Stock markets pull back despite modest jobs figures in Canada and U.S.

TORONTO – Stock markets in Toronto and New York shied away from making any big moves Friday, as investors appeared lukewarm to the latest jobs figures from both sides of the border.

The S&P/TSX composite index fell 29.24 points to 14,566.26, with telecom and utilities stocks being the heaviest weights. The Toronto market is closed on Monday for the Thanksgiving holiday.

The loonie was down 0.41 of a cent to 75.27 cents US.

Statistics Canada reported that 67,200 net new jobs were added last month, with the majority of the increase attributed to a gain in part-time and self-employed work.

The national unemployment rate stayed at seven per cent for the second straight month.

A consensus of economists had projected the country to add 10,000 positions and for the jobless rate to stay at seven per cent, according to Thomson Reuters.

“We had a fair bit of moving around in the market already this week,” said Stephen Carlin, managing director and head of equities at CIBC Asset Management.

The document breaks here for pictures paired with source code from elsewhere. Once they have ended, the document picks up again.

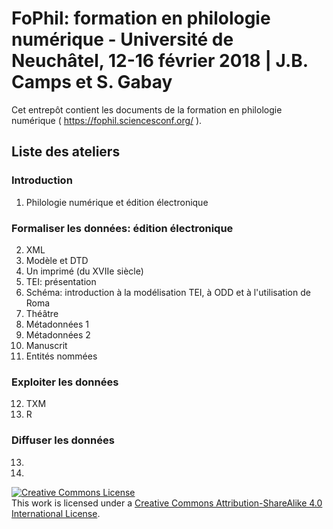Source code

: # FoPhil: formation en philologie numérique - Université de Neuchâtel, 12-16 février 2018 | J.B. Camps et S. Gabay

Cet entrepôt contient les documents de la formation en philologie numérique ( https://fophil.sciencesconf.org/ ).

## Liste des ateliers

### Introduction

1. Philologie numérique et édition électronique

### Formaliser les données: édition électronique

2. XML
3. Modèle et DTD
4. Un imprimé (du XVIIe siècle)
5. TEI: présentation
6. Schéma: introduction à la modélisation TEI, à ODD et à l'utilisation de Roma
7. Théâtre
8. Métadonnées 1
9. Métadonnées 2
10. Manuscrit
11. Entités nommées

### Exploiter les données

12. TXM
14. R

### Diffuser les données

13. 
15. 

<a rel="license" href="http://creativecommons.org/licenses/by-sa/4.0/"><img alt="Creative Commons License" style="border-width:0" src="https://i.creativecommons.org/l/by-sa/4.0/88x31.png" /></a><br />This work is licensed under a <a rel="license" href="http://creativecommons.org/licenses/by-sa/4.0/">Creative Commons Attribution-ShareAlike 4.0 International License</a>.


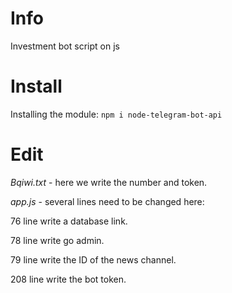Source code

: # Info
Investment bot script on js

# Install
Installing the module:
`npm i node-telegram-bot-api`

# Edit
*Bqiwi.txt* - here we write the number and token.

*app.js* - several lines need to be changed here:

76 line write a database link.

78 line write go admin.

79 line write the ID of the news channel.

208 line write the bot token.
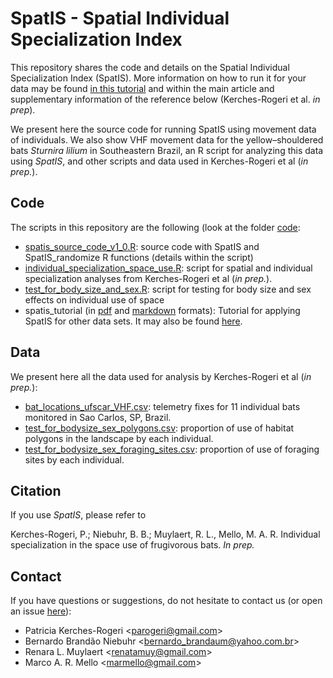 # SpatIS - Spatial Individual Specialization Index

This repository shares the code and details on the Spatial Individual Specialization Index (SpatIS). More information on how to run it for your data may be found [in this tutorial](https://github.com/LEEClab/SpatIS/tree/master/spatis_tutorial) and within the main article and supplementary information of the reference below (Kerches-Rogeri et al. *in prep*). 

We present here the source code for running SpatIS using movement data of individuals. We also show VHF movement data for the yellow–shouldered bats *Sturnira lilium* in Southeastern Brazil, an R script for analyzing this data using *SpatIS*, and other scripts and data used in Kerches-Rogeri et al (*in prep.*).

## Code

The scripts in this repository are the following (look at the folder [code](https://github.com/LEEClab/SpatIS/tree/master/code):
- [spatis_source_code_v1_0.R](https://github.com/LEEClab/SpatIS/blob/master/code/spatis_source_code.R): source code with SpatIS and SpatIS_randomize R functions (details within the script)
- [individual_specialization_space_use.R](https://github.com/LEEClab/SpatIS/blob/master/code/individual_specialization_space_use.R): script for spatial and individual specialization analyses from Kerches-Rogeri et al (*in prep.*).
- [test_for_body_size_and_sex.R](https://github.com/LEEClab/SpatIS/blob/master/code/test_for_body_size_and_sex.R): script for testing for body size and sex effects on individual use of space
- spatis_tutorial (in [pdf](https://github.com/LEEClab/SpatIS/blob/master/code/spatis_tutorial.pdf) and [markdown](https://github.com/LEEClab/SpatIS/blob/master/code/spatis_tutorial.Rmd) formats): Tutorial for applying SpatIS for other data sets. It may also be found [here](https://github.com/LEEClab/SpatIS/tree/master/spatis_tutoria).

## Data

We present here all the data used for analysis by Kerches-Rogeri et al (*in prep.*):
- [bat_locations_ufscar_VHF.csv](https://github.com/LEEClab/SpatIS/blob/master/data/bat_locations_ufscar_VHF.csv): telemetry fixes for 11 individual bats monitored in Sao Carlos, SP, Brazil.
- [test_for_bodysize_sex_polygons.csv](https://github.com/LEEClab/SpatIS/blob/master/data/test_for_bodysize_sex_polygons.csv): proportion of use of habitat polygons in the landscape by each individual.
- [test_for_bodysize_sex_foraging_sites.csv](https://github.com/LEEClab/SpatIS/blob/master/data/test_for_bodysize_sex_foraging_sites.csv): proportion of use of foraging sites by each individual.

## Citation

If you use *SpatIS*, please refer to

Kerches-Rogeri, P.; Niebuhr, B. B.; Muylaert, R. L., Mello, M. A. R. Individual specialization in the space use of frugivorous bats. *In prep.*

## Contact

If you have questions or suggestions, do not hesitate to contact us (or open an issue [here](https://github.com/LEEClab/SpatIS/issues)):
+ Patricia Kerches-Rogeri <<parogeri@gmail.com>>  
+ Bernardo Brandão Niebuhr <<bernardo_brandaum@yahoo.com.br>>  
+ Renara L. Muylaert <<renatamuy@gmail.com>>  
+ Marco A. R. Mello <<marmello@gmail.com>>
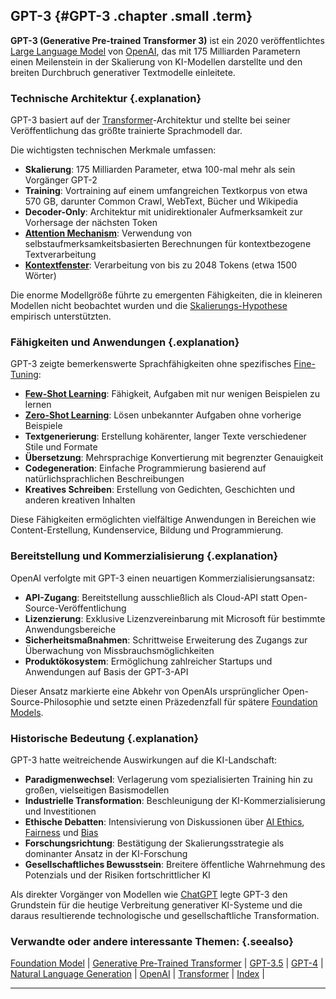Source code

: ## GPT-3 {#GPT-3 .chapter .small .term}

**GPT-3 (Generative Pre-trained Transformer 3)** ist ein 2020 veröffentlichtes [Large Language Model](#Large-Language-Model) von [OpenAI](#OpenAI), das mit 175 Milliarden Parametern einen Meilenstein in der Skalierung von KI-Modellen darstellte und den breiten Durchbruch generativer Textmodelle einleitete.

### Technische Architektur {.explanation}

GPT-3 basiert auf der [Transformer](#Transformer)-Architektur und stellte bei seiner Veröffentlichung das größte trainierte Sprachmodell dar.

Die wichtigsten technischen Merkmale umfassen:

- **Skalierung**: 175 Milliarden Parameter, etwa 100-mal mehr als sein Vorgänger GPT-2
- **Training**: Vortraining auf einem umfangreichen Textkorpus von etwa 570 GB, darunter Common Crawl, WebText, Bücher und Wikipedia
- **Decoder-Only**: Architektur mit unidirektionaler Aufmerksamkeit zur Vorhersage der nächsten Token
- **[Attention Mechanism](#Attention-Mechanism)**: Verwendung von selbstaufmerksamkeitsbasierten Berechnungen für kontextbezogene Textverarbeitung
- **[Kontextfenster](#Context-Window)**: Verarbeitung von bis zu 2048 Tokens (etwa 1500 Wörter)

Die enorme Modellgröße führte zu emergenten Fähigkeiten, die in kleineren Modellen nicht beobachtet wurden und die [Skalierungs-Hypothese](#Skalierungs-Hypothese) empirisch unterstützten.

### Fähigkeiten und Anwendungen {.explanation}

GPT-3 zeigte bemerkenswerte Sprachfähigkeiten ohne spezifisches [Fine-Tuning](#Fine-Tuning):

- **[Few-Shot Learning](#Few-Shot-Learning)**: Fähigkeit, Aufgaben mit nur wenigen Beispielen zu lernen
- **[Zero-Shot Learning](#Zero-Shot-Learning)**: Lösen unbekannter Aufgaben ohne vorherige Beispiele
- **Textgenerierung**: Erstellung kohärenter, langer Texte verschiedener Stile und Formate
- **Übersetzung**: Mehrsprachige Konvertierung mit begrenzter Genauigkeit
- **Codegeneration**: Einfache Programmierung basierend auf natürlichsprachlichen Beschreibungen
- **Kreatives Schreiben**: Erstellung von Gedichten, Geschichten und anderen kreativen Inhalten

Diese Fähigkeiten ermöglichten vielfältige Anwendungen in Bereichen wie Content-Erstellung, Kundenservice, Bildung und Programmierung.

### Bereitstellung und Kommerzialisierung {.explanation}

OpenAI verfolgte mit GPT-3 einen neuartigen Kommerzialisierungsansatz:

- **API-Zugang**: Bereitstellung ausschließlich als Cloud-API statt Open-Source-Veröffentlichung
- **Lizenzierung**: Exklusive Lizenzvereinbarung mit Microsoft für bestimmte Anwendungsbereiche
- **Sicherheitsmaßnahmen**: Schrittweise Erweiterung des Zugangs zur Überwachung von Missbrauchsmöglichkeiten
- **Produktökosystem**: Ermöglichung zahlreicher Startups und Anwendungen auf Basis der GPT-3-API

Dieser Ansatz markierte eine Abkehr von OpenAIs ursprünglicher Open-Source-Philosophie und setzte einen Präzedenzfall für spätere [Foundation Models](#Foundation-Model).

### Historische Bedeutung {.explanation}

GPT-3 hatte weitreichende Auswirkungen auf die KI-Landschaft:

- **Paradigmenwechsel**: Verlagerung vom spezialisierten Training hin zu großen, vielseitigen Basismodellen
- **Industrielle Transformation**: Beschleunigung der KI-Kommerzialisierung und Investitionen
- **Ethische Debatten**: Intensivierung von Diskussionen über [AI Ethics](#AI-Ethics), [Fairness](#Fairness) und [Bias](#Bias)
- **Forschungsrichtung**: Bestätigung der Skalierungsstrategie als dominanter Ansatz in der KI-Forschung
- **Gesellschaftliches Bewusstsein**: Breitere öffentliche Wahrnehmung des Potenzials und der Risiken fortschrittlicher KI

Als direkter Vorgänger von Modellen wie [ChatGPT](#ChatGPT) legte GPT-3 den Grundstein für die heutige Verbreitung generativer KI-Systeme und die daraus resultierende technologische und gesellschaftliche Transformation.

### Verwandte oder andere interessante Themen: {.seealso}

[Foundation Model](#Foundation-Model) |
[Generative Pre-Trained Transformer](#Generative-Pre-Trained-Transformer) |
[GPT-3.5](#GPT-3.5) |
[GPT-4](#GPT-4) |
[Natural Language Generation](#Natural-Language-Generation) |
[OpenAI](#OpenAI) |
[Transformer](#Transformer) |
[Index](#Index) |

----



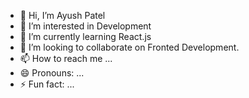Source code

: - 👋 Hi, I’m Ayush Patel
- 👀 I’m interested in Development
- 🌱 I’m currently learning React.js
- 💞️ I’m looking to collaborate on Fronted Development.
- 📫 How to reach me ...
- 😄 Pronouns: ...
- ⚡ Fun fact: ...

<!---
ayush-patel1/ayush-patel1 is a ✨ special ✨ repository because its `README.md` (this file) appears on your GitHub profile.
You can click the Preview link to take a look at your changes.
--->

He noted that as being one of the reasons why the TSX didn’t move sharply to the upside.

South of the border, U.S. employers added 156,000 jobs in September, slightly lower than analyst expectations but likely still strong enough for the Federal Reserve to continue with a plan to hike rates sooner rather than later.

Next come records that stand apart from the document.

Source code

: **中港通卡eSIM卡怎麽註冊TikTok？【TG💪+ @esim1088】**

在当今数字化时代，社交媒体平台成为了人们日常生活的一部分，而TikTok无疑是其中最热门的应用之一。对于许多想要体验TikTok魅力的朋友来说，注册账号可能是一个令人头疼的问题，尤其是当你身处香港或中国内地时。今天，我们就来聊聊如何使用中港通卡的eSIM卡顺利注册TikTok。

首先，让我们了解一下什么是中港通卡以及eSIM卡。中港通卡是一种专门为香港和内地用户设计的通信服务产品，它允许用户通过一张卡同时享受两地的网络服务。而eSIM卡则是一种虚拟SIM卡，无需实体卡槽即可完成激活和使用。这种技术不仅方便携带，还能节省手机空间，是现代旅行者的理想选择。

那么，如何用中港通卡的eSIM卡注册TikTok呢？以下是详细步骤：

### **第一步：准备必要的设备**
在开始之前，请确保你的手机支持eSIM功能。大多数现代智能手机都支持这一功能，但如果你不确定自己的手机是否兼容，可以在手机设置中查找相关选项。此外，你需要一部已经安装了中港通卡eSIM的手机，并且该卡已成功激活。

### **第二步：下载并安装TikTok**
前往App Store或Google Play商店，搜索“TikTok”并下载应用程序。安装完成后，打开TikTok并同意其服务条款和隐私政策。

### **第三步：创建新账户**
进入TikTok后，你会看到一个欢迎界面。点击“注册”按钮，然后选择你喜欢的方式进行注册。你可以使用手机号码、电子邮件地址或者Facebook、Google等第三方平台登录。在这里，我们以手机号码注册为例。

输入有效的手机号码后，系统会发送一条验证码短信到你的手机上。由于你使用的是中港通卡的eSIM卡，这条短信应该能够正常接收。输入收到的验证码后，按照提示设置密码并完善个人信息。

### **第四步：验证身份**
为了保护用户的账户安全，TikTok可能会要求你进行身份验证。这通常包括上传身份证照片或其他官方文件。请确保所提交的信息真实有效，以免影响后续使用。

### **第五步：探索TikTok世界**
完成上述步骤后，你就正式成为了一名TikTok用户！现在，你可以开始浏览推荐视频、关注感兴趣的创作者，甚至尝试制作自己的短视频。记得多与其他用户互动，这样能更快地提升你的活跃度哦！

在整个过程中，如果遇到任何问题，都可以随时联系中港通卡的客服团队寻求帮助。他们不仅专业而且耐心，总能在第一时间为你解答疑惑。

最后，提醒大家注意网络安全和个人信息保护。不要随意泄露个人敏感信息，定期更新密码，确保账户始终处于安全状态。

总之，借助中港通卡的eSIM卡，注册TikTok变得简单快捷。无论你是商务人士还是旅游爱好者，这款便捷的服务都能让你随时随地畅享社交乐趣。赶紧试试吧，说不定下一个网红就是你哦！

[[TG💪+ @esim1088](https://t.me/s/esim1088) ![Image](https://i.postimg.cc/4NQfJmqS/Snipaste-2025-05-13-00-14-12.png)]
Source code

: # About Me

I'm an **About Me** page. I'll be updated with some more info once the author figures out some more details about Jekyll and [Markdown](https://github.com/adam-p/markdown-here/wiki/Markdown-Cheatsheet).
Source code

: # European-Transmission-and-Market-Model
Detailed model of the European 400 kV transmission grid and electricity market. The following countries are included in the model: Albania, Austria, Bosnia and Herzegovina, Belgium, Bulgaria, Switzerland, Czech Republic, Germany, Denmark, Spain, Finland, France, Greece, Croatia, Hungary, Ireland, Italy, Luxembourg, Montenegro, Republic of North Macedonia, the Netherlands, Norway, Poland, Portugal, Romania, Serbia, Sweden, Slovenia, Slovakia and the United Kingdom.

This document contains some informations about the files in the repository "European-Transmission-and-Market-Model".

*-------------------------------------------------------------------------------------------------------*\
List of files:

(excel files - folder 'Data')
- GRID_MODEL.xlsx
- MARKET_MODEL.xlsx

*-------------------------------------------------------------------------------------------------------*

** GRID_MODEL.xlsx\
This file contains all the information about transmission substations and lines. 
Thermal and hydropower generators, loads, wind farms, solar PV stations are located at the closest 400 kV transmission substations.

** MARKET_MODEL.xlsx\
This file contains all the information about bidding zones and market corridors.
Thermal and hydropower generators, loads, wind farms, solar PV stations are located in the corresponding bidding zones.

The job gain, though modest, suggested that the U.S. economy remains steady if not particularly strong. Wages also rose and are now increasing at a healthier pace than they were earlier in the economic recovery — a trend that may be drawing more people into the job market to look for work.

Carlin said recent polls of market participants believe there is still a 66 per cent chance that the Fed will make a move in December, following the U.S. presidential election.

But there are still global risks that could derail from this plan, including the election results, Bank of Japan and European Central Bank policies, or shocking economic indicators.

“My personal view is that I don’t think the market has factored in a (Donald) Trump victory. The general view is that it will be a tight race but (Hillary) Clinton is the winner,” Carlin said.

“It just adds a layer of uncertainty that the Fed will have to consider.”

In New York, the Dow Jones industrial average was down 28.01 points at 18,240.49, the broader S&P 500 composite index dropped 7.03 points to 2,153.74, and the Nasdaq composite lost 14.44 points to 5,292.41.

Commodities were mixed, with the November crude contract falling 63 cents to US$49.81 per barrel and November natural gas up 14 cents to US$3.19 per mmBTU.

The December gold contract dipped $1.10 to $1,251.90 an ounce and December copper contracts rose a penny to US$2.16 a pound.